The pattern is clear: European regulators view Polymarket as unlicensed gambling, not a legitimate information market. Portugal’s National Office for Gambling explained that “whether you bet in lei or crypto, if you bet money on a future outcome, under the conditions of a counterparty bet, we are talking about gambling that must be licensed.”

The Regulatory Divide

While Europe is cracking down, Polymarket recently secured approval to return to U.S. markets after a three-year ban. The platform purchased a CFTC-licensed exchange for $112 million in July 2025 and received regulatory clearance in November 2025.

However, this federal approval hasn’t stopped state-level challenges. Tennessee ordered Polymarket, along with competitors Kalshi and Crypto.com, to halt sports betting contracts on January 9, 2026. Connecticut issued similar orders in December 2025, though a federal judge temporarily blocked enforcement.

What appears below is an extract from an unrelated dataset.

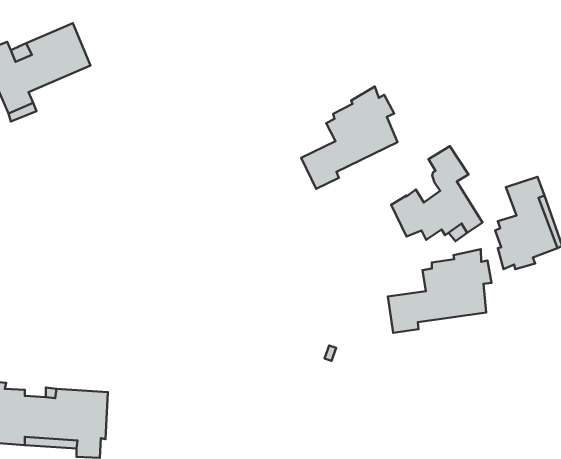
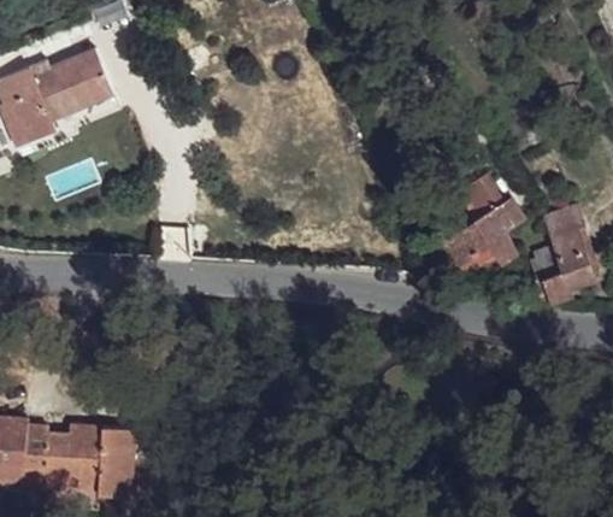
building: [301,87,397,189] -> none
building: [388,249,492,333] -> none

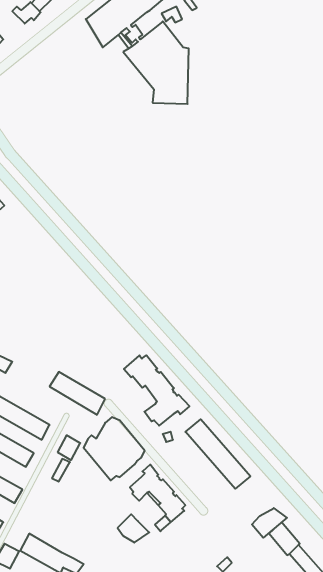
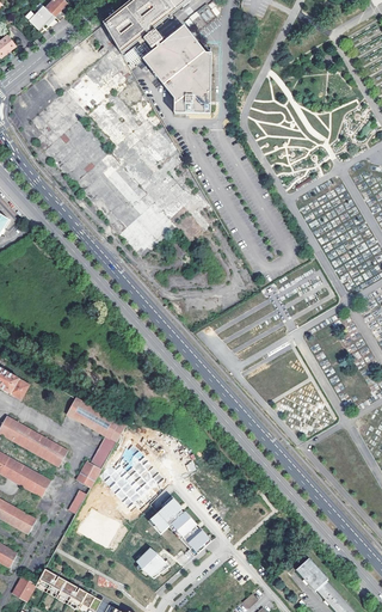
building: [124,355,189,426] -> none
building: [185,419,250,489] -> none
building: [252,508,287,538] -> none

The central legal question is whether federal commodities regulation overrides state gambling laws. With cases scheduled for February 2026, the courts will soon decide if prediction markets can operate under one set of federal rules or must comply with 50 different state laws.

What Happens Next

For Portuguese users, the ban creates immediate problems. SRIJ warned that once the platform is blocked, users may not be able to recover their funds. Only licensed operators provide consumer protections, and Polymarket has no such license in Portugal.

The platform remained accessible on Monday, January 20, but regulators are preparing to order internet service providers to block access. Users attempting to bypass restrictions with VPNs would violate Polymarket’s terms of service and risk account closure.

The broader implications extend beyond Portugal. A Columbia University study published in November 2024 found that approximately 25% of Polymarket’s trading volume came from wash trading—when traders buy and sell to themselves to create fake activity. During high-stakes events like elections, that figure reportedly spiked to 60%.

Polymarket’s CEO Shayne Coplan has defended the platform, arguing it provides “clarity where there is confusion.” The company reached an $8-9 billion valuation in October 2025 after receiving investment from Intercontinental Exchange, which owns the New York Stock Exchange. The platform processed over $18.1 billion in trading volume throughout 2025.

The Crossroads of Innovation and Regulation

Portugal’s ban highlights the fundamental tension around prediction markets. Are they innovative forecasting tools that aggregate information through financial incentives? Or are they simply unlicensed gambling platforms dressed up with blockchain technology?

With 34 countries now blocking access and legislative battles intensifying in the United States, Polymarket faces a critical test. The platform must prove it can operate within regulatory frameworks while maintaining the features that drove its explosive growth. For now, the walls are closing in from multiple directions, and the path forward remains uncertain.

Portuguese regulators have made their position clear: political betting is illegal, regardless of the technology used. As more countries reach similar conclusions, the prediction market industry must adapt or risk becoming inaccessible to most of the world.